I can't wait for the monolithic main building to be demolished in the winter of 2009.
 
I live in the area and I'm impressed at what has happened over winter!

In the winter, I tend to avoid that barren area of my neighborhood because it's dark, windswept and cold. I gravitate to Queen, East of Shaw.

Because of this, I've missed a lot of the progress and was sort of shocked at how much change has happened between Dufferin and Shaw.

The Bohemian lofts have begun construction and nearly an entire block West from Dovercourt has been demolished to prepare for the building. I didn't recognize Queen St. when I drove down Lisgar. I was lost for a moment.

Several trendy restaurants are replacing some of the art galleries and the Gladstone Hotel's revival has turned out beautiful. Gladstone's reclaiming of a quiet neighborhood is forthcoming once the Dufferin jog is eliminated and Gladstone becomes a peaceful tree lined side street once again.

The Beaconsfield (bar) has changed that little corner along with the Drake Hotel. It's became a really quaint little area with british style spherical lamps and a stone wall.

These spherical lamps are also seen down the new CAMH city road: Fennings St. The new CAMH buildings along this street are attractive and fit the neighborhood well. For the first time ever, I've felt attracted and invited to walk into the CAMH grounds.

I can't wait for the monolithic main building to be demolished in the winter of 2009.

The main building belongs in the oft-mentioned historical buildings district.
 
I'm talking about the old looking one.
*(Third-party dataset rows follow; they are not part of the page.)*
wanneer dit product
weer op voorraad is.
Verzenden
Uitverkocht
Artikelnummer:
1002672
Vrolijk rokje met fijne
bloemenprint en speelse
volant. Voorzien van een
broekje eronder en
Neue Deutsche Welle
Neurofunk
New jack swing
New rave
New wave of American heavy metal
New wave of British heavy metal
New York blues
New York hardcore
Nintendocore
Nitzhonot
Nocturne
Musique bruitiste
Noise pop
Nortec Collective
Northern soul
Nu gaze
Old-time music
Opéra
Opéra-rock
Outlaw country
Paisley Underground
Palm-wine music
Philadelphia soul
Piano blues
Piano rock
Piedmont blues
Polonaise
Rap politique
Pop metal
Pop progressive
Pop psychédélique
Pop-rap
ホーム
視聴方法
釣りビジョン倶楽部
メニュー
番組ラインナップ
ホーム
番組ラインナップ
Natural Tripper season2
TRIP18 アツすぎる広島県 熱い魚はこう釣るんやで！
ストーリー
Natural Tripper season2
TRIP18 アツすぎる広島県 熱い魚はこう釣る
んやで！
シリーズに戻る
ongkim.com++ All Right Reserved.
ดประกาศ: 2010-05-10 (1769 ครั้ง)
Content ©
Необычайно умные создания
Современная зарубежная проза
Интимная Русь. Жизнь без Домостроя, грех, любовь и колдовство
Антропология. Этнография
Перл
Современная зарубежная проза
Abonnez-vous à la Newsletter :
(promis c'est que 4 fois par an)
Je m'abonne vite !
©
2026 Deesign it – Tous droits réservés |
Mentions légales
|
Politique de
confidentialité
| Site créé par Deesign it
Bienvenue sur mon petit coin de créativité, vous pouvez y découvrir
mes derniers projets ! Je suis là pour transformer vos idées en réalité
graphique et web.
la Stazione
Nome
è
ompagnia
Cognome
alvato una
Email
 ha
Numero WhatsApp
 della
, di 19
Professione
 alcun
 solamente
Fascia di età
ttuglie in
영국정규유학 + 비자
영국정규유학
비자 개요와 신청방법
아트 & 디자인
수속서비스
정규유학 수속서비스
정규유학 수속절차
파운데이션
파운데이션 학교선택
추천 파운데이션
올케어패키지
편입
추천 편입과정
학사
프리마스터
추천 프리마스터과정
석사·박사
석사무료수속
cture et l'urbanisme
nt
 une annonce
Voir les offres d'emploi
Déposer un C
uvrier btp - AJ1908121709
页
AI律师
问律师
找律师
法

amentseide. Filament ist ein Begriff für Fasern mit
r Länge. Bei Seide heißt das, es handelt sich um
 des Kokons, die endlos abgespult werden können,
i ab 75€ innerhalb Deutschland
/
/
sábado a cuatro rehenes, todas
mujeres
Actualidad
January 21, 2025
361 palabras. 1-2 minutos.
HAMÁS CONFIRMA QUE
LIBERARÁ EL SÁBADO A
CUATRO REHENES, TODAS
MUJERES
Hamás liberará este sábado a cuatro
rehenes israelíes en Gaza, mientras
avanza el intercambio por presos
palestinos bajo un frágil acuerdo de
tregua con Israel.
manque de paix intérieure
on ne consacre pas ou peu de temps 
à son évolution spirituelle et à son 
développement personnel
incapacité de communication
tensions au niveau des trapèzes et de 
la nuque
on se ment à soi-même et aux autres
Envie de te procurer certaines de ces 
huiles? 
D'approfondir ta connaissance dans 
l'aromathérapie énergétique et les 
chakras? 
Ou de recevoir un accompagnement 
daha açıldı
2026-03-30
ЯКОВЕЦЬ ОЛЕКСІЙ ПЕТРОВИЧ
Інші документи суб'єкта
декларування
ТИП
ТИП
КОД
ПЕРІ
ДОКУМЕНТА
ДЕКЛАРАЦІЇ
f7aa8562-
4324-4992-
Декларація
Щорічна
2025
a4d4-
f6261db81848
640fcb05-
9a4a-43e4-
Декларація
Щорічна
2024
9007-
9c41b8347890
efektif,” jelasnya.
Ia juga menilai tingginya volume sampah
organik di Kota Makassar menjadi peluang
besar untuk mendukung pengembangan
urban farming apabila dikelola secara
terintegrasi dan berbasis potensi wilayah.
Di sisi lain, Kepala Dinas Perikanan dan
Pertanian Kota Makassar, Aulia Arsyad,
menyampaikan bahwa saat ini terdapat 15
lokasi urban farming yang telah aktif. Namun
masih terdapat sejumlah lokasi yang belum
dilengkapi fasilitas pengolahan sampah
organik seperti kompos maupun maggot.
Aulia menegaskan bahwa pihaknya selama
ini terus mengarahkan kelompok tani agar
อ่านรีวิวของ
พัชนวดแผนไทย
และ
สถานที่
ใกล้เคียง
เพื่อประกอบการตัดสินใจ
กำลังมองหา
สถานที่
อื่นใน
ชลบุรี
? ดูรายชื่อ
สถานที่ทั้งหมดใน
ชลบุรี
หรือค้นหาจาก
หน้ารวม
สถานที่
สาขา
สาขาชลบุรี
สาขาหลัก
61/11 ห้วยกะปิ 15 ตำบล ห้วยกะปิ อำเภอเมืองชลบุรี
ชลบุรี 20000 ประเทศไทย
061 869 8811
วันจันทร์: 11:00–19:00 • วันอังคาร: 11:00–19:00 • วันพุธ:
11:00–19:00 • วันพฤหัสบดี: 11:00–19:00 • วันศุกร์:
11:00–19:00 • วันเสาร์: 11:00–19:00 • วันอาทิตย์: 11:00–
What was it, 999 Queen St?

EDIT: "White Squirrel Way"? Ugh. And reading through some of the site, Ossington Ave. is going to become "Freedom Drive" south of Queen St. Terrible, terrible. If you're trying to become part of the city, use the regular street names please. Just blah.
 
^ I have to agree to that. The original concept was to convert the CAMH grounds into part of the city by continuing the street grid.

Ossington will only reach an extended Adelaide instead of King as I originally thought it would. Most cars will continue to turn right or left @ Queen.

Nonetheless, the pending changes are already showing benefits as I mentioned above. I do feel compelled to go down the new Fennings St. when previously I would walk past these grounds as fast as possible.
 
I'm talking about the old looking one. What was it, 999 Queen St?

EDIT: "White Squirrel Way"? Ugh. And reading through some of the site, Ossington Ave. is going to become "Freedom Drive" south of Queen St. Terrible, terrible. If you're trying to become part of the city, use the regular street names please. Just blah.

That sounds disappointing, though fortunately the institution has never had a conservative attitude towards name changes.
 
Re: "White Squirrel Way". This addresses a popular Queen St. W. urban myth (or maybe a truth?) that the very rare albino squirrels hopping around Trinity-Bellwoods Park were the result of mutated squirrels eating toxic waste from the asylum. They were at one point plentiful but eventually, expanding developments ongoing on the CAMH grounds chased the quasi-blind rodents across the street to the park. Many never made the blind gamble, were run over and never made the migration... hence the rarity of these little boogers.